I mister Allegri e Stramaccioni godono ancora della fiducia delle rispettive società, ma qualcosa va cambiato e i motivi abbondano e preoccupano.
I mister Allegri e Stramaccioni godono ancora della fiducia delle rispettive società, ma qualcosa va cambiato e i motivi abbondano e preoccupano.

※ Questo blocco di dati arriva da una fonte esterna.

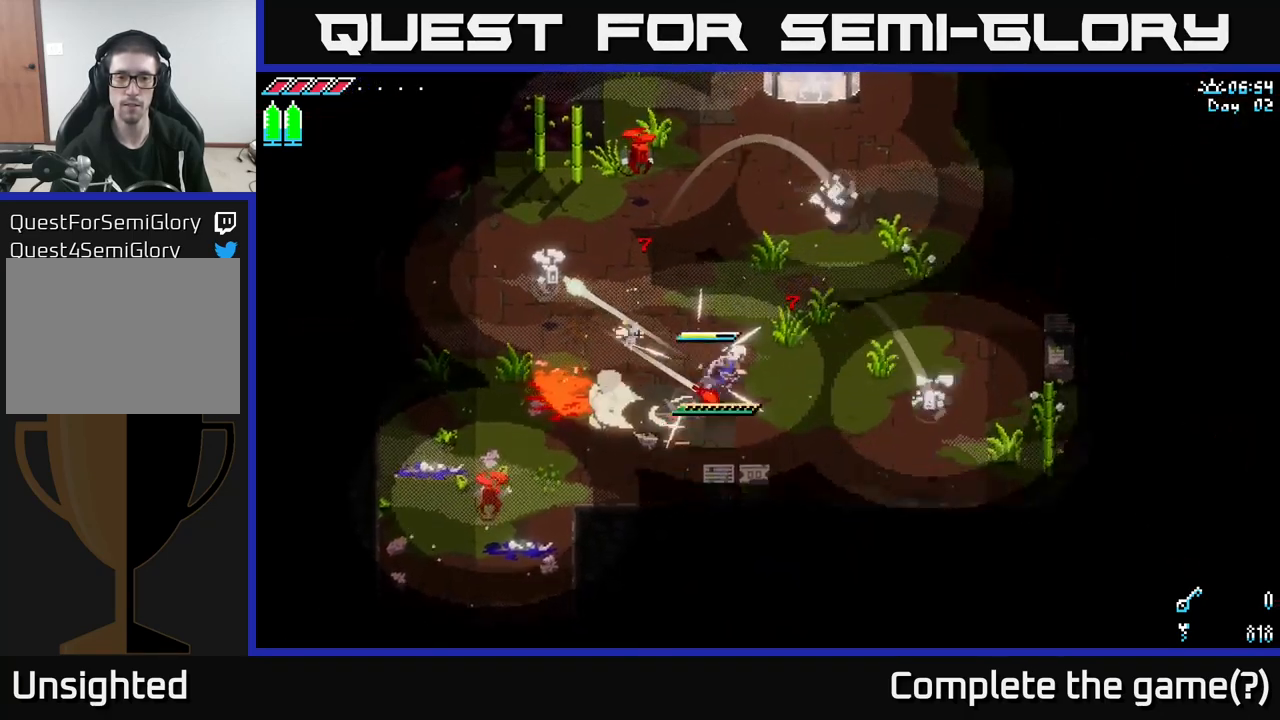
{"dt_ms": 500, "buttons": [], "left_stick": "center", "right_stick": "center", "events": [[33, "left_stick", "up-right"], [50, "A", "up"], [150, "B", "down"], [217, "left_stick", "center"], [233, "B", "up"]]}
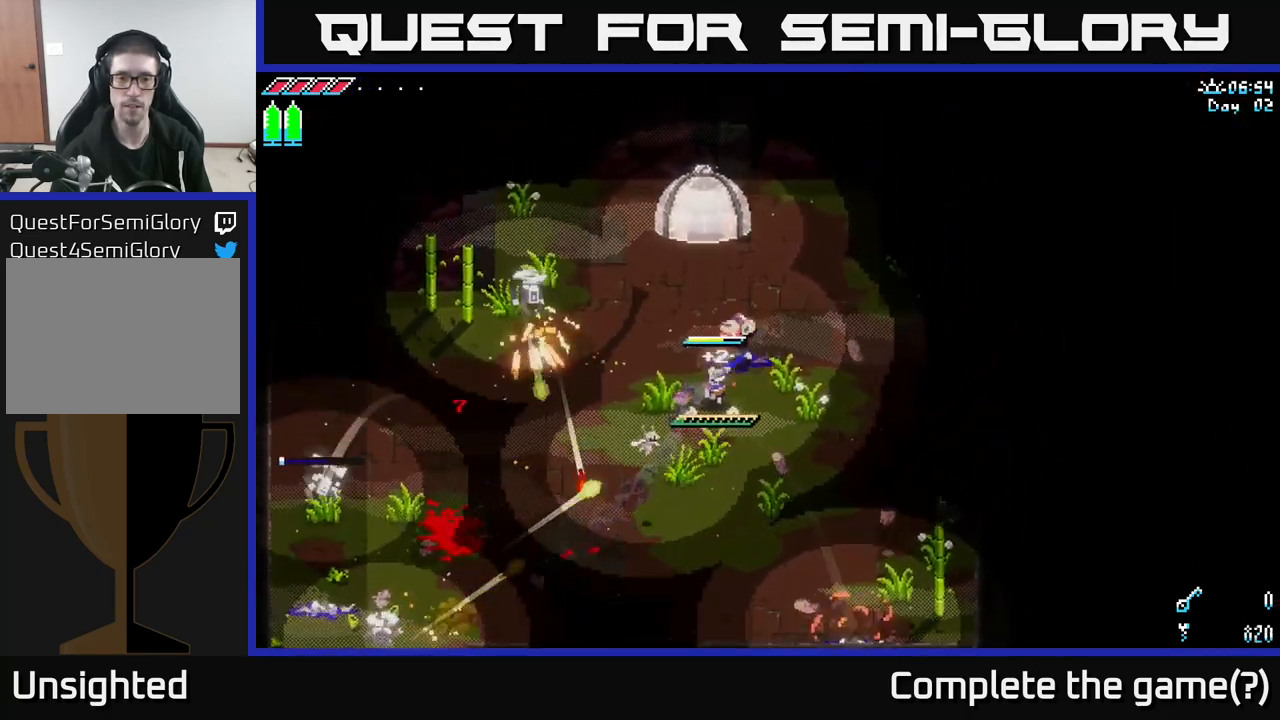
{"dt_ms": 500, "buttons": [], "left_stick": "center", "right_stick": "center", "events": [[283, "left_stick", "down-left"], [300, "B", "down"], [384, "B", "up"], [400, "left_stick", "center"]]}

Dovevano essere le anti-Juve, ma Milan e Inter hanno iniziato il loro campionato con il piede sbagliato ed ora sembrano essere state superate da altre squadre meno blasonate ma più concrete per quel ruolo. L'Inter di Stramaccioni non ingrana, solo due vittorie contro Torino e Pescara in campionato, tutte e due arrivate in trasferta. In casa i nerazzurri sono un colabrodo tra le mura amiche, partendo dalla sconfitta contro l'Hajduk nei preliminari di Europa League, passando per l' 1 a 3 rimediato contro la Roma di Zeman per finire con l'ultimo k.o., uno 0-2 contro il Siena alla prima vittoria in campionato. I limiti dei nerazzuri sono evidenti e non sono in difesa come i più pensano, i quattro centrali infatti hanno sempre offerto prestazioni all'altezza, Samuel, Ranocchia, Silvestre e Juan Jesus si sono alternati con buone giocate. Il vero problema del club di via Durini in questo avvio sembra essere il centrocampo con un Gargano ancora spaesato e con dei senatori non ancora al top della forma come Cambiasso e Snejider, nemmeno l'attacco è sembrato sempre in forma con Milito e Cassano a volte in palla a volte irriconoscibili e con un Palacio sempre ai box, senza dimenticare un Coutinho che sembrava rinato in estate salvo poi ritornare a fornire le solite scarse prestazioni con la caduta delle prime foglie.
Ancora peggio riesce a fare il Milan, quella di ieri allo stadio Friuli è stata la terza sconfitta su 4 incontri fin qui disputati dai rossoneri. I problemi di Ambrosini & Co. sono come noto legati alle grandi partenze dell'estate. Giampaolo Pazzini aveva ingannato tutti in quel di Bologna, ma non è lui il sostituto di Zlatan Ibrahimovic, non può esserlo, è troppo infatti il divario tecnico fra i due. In difesa non esiste un leader dopo le partenze di Thiago Silva e di Nesta, non lo è Mexes nè tanto meno Zapata, espulso contro l'Udinese e incapace di offrire una prestazione all'altezza della squadra in cui gioca. Da non sottovalutare le partenze dei vari Cassano, Gattuso, Seedorf e Van Bommel. Un'altra pecca in casa rossonera sta nella posizione di trequartista, fino a questo momento nè Boateng nè Montolivo sono stati capaci di coprire quel ruolo in modo adeguato. Le risorse in queste due società non mancano ma continuando di questo passo il posto Champions rimane un miraggio con le due romane ed il Napoli pronte ad assalirlo e a farlo loro.